A Thoughtful Transition from the Financial World’s Centralized Past into a Decentralized Future
Brad Yasar explained that in order to bring these new sources of capital into the DeFi space, a transparent and regulated entity is crucial.
In DeFi today, “there are hundreds of protocols, platforms and products launching. And unfortunately, a majority of them are anonymous,” he said.
One of the predominant narratives that attracts new users to crypto is that it takes authority away from centralized institutions and allows individuals to ‘be their own banks’. However, Brad pointed out that transitioning from a centralized financial past into a decentralized financial future is something that needs to be done carefully over time.
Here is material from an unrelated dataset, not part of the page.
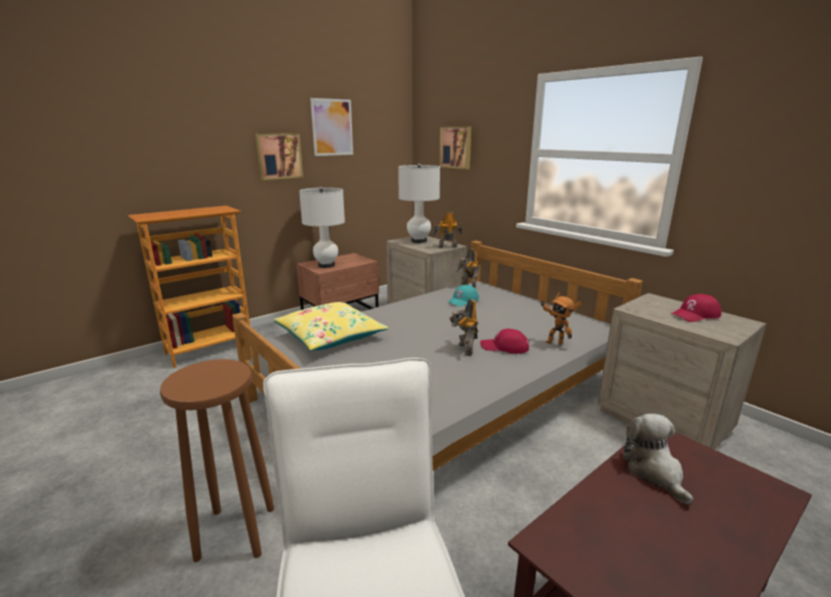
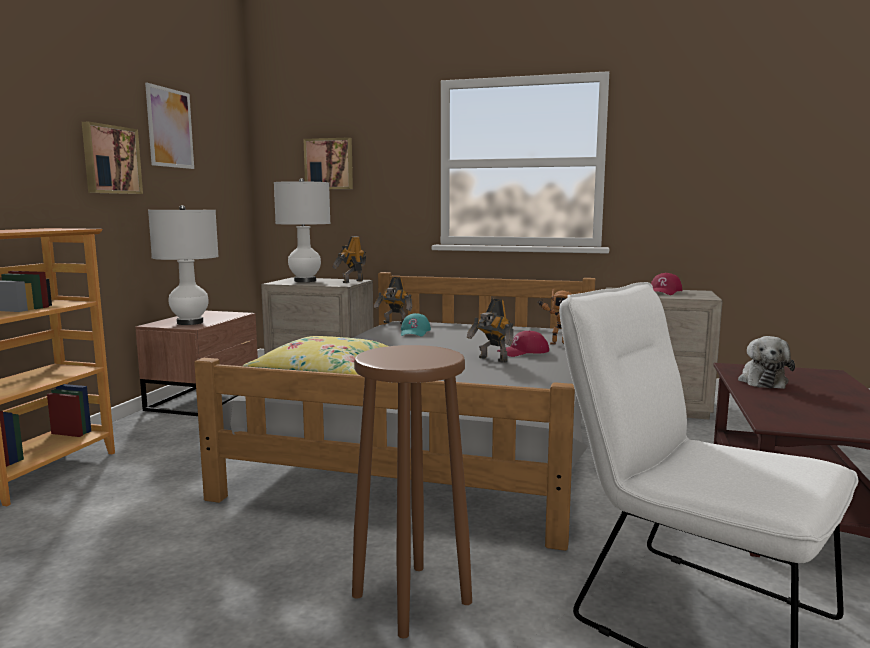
camera: 35 degrees left, 10 degrees down
(654, 472) = (762, 381): plush toy -> plush toy turned 120 degrees counterclockwise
“I’m excited about the interim steps that need to happen for us to get to the future we want,” he said. But this does not necessarily involve getting rid of banks altogether, instead “it involves all of the existing institutional banking and financial institutions evolving along with the DeFi space.”
“All of the DeFi products and protocols must evolve and converge at a point where we benefit from the best of both worlds. We can’t just ignore what has happened for hundreds of years in the financial world. There has to be a period of transition.”
He explained that EQIFI and EQIBank are building the infrastructure to guide this transition. “We’re trying to drive evolution on both sides of the ecosystem, and bring it together in a way where technology plays a big role in what we do both on the banking side and DeFi side.”
“By bringing the two together, we believe we can take the next step towards a more technology-driven [and] decentralized future. If [we act carefully], we’re going to build the future we want to have without alienating anyone.”